A Lack of Planning Sets You Back

When it comes to money, one good habit tends to beget other good habits. It can also work the other way.

I spent almost $70 on lunches for the month. That’s not a lot of money for some people, but for me those were low-value purchases that didn’t add much to my life.

The problem was I didn’t go to Trader Joe’s on Sunday to buy my lunch supplies. And if I don’t go to Trader Joe’s on Sunday, there’s a 5% chance I’ll go there during the week. Instead of mustering of the willpower to drag myself to Trader Joe’s, my life is easier if I focus on habits and natural motivation. So now I know that if I want to have a frugal work week, I need to consciously carve out time on the weekend to get my lunches together.

Serendipitous Spending Can Be Pretty Great

One of my favorite purchases was a $15 antique chair I found when I was walking home from the hardware store.

But then I walked through a flea market and saw this bentwood chair. It was worn in the best possible way. I asked for the price and held my breath. The vendor replied, “Fifteen dollars.” FIFTEEN DOLLARS, ARE YOU KIDDING ME? I’ve had mediocre salads that cost that much, and those don’t last for decades like a piece of furniture does. So I handed over the money and carried it home. Now I’ll always remember the story of how I bought this chair.

Unexpected Things Happen No Matter What

People can be really hard on themselves when they don’t stick to their budget.

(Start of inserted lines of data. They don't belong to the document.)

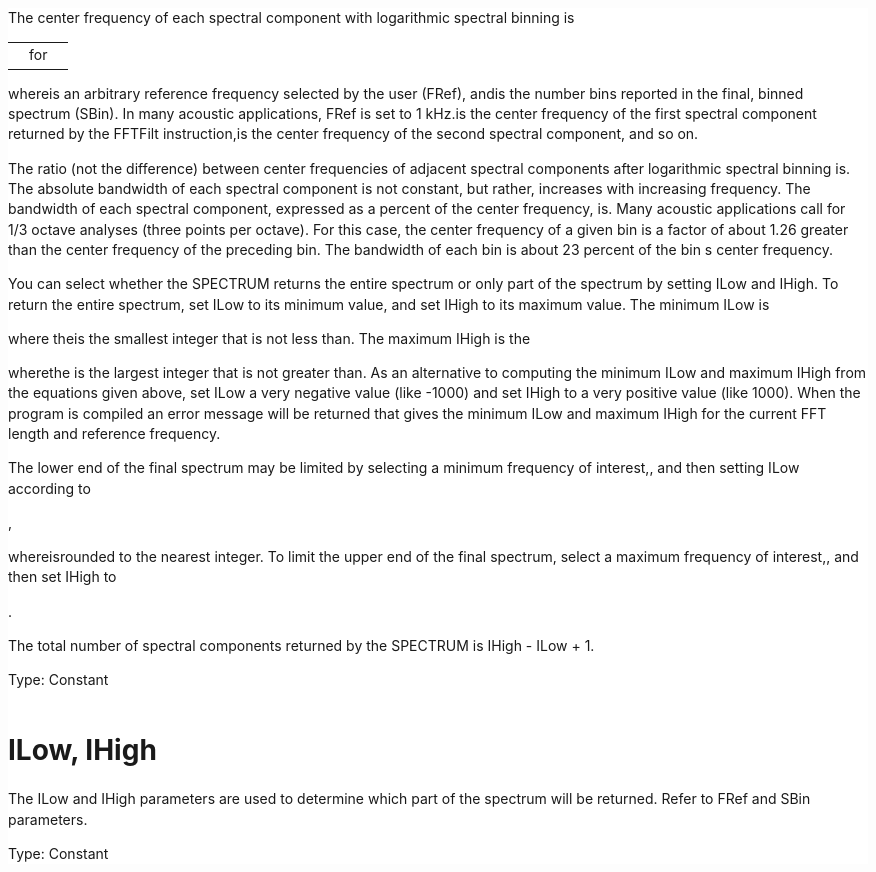The center frequency of each spectral component with logarithmic spectral binning is

|     |     |     |
| --- | --- | --- |
|     | for |     |

whereis an arbitrary reference frequency selected by the user (FRef), andis the number bins reported in the final, binned spectrum (SBin). In many acoustic applications, FRef is set to 1 kHz.is the center frequency of the first spectral component returned by the FFTFilt instruction,is the center frequency of the second spectral component, and so on.

The ratio (not the difference) between center frequencies of adjacent spectral components after logarithmic spectral binning is. The absolute bandwidth of each spectral component is not constant, but rather, increases with increasing frequency. The bandwidth of each spectral component, expressed as a percent of the center frequency, is. Many acoustic applications call for 1/3 octave analyses (three points per octave). For this case, the center frequency of a given bin is a factor of about 1.26 greater than the center frequency of the preceding bin. The bandwidth of each bin is about 23 percent of the bin s center frequency.

You can select whether the SPECTRUM returns the entire spectrum or only part of the spectrum by setting ILow and IHigh. To return the entire spectrum, set ILow to its minimum value, and set IHigh to its maximum value. The minimum ILow is

where theis the smallest integer that is not less than. The maximum IHigh is the

wherethe is the largest integer that is not greater than. As an alternative to computing the minimum ILow and maximum IHigh from the equations given above, set ILow a very negative value (like -1000) and set IHigh to a very positive value (like 1000). When the program is compiled an error message will be returned that gives the minimum ILow and maximum IHigh for the current FFT length and reference frequency.

The lower end of the final spectrum may be limited by selecting a minimum frequency of interest,, and then setting ILow according to

,

whereisrounded to the nearest integer. To limit the upper end of the final spectrum, select a maximum frequency of interest,, and then set IHigh to

.

The total number of spectral components returned by the SPECTRUM is IHigh - ILow + 1.

Type: Constant

# ILow, IHigh

The ILow and IHigh parameters are used to determine which part of the spectrum will be returned. Refer to FRef and SBin parameters.

Type: Constant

I could have never predicted things like E-Z Pass charges, or $6,000 car rental snafus, or a pet coming down with an eye problem.

Budgets should be thought of as living documents that change with you. Trim a bit here, add a bit there. And it’s always good to build in buffers, if you can. Because no matter what, life has a way of keeping you on your toes.

How did your January go? Did you meet all your goals? Have you ever tried tracking your money like this, or nah, way too tedious?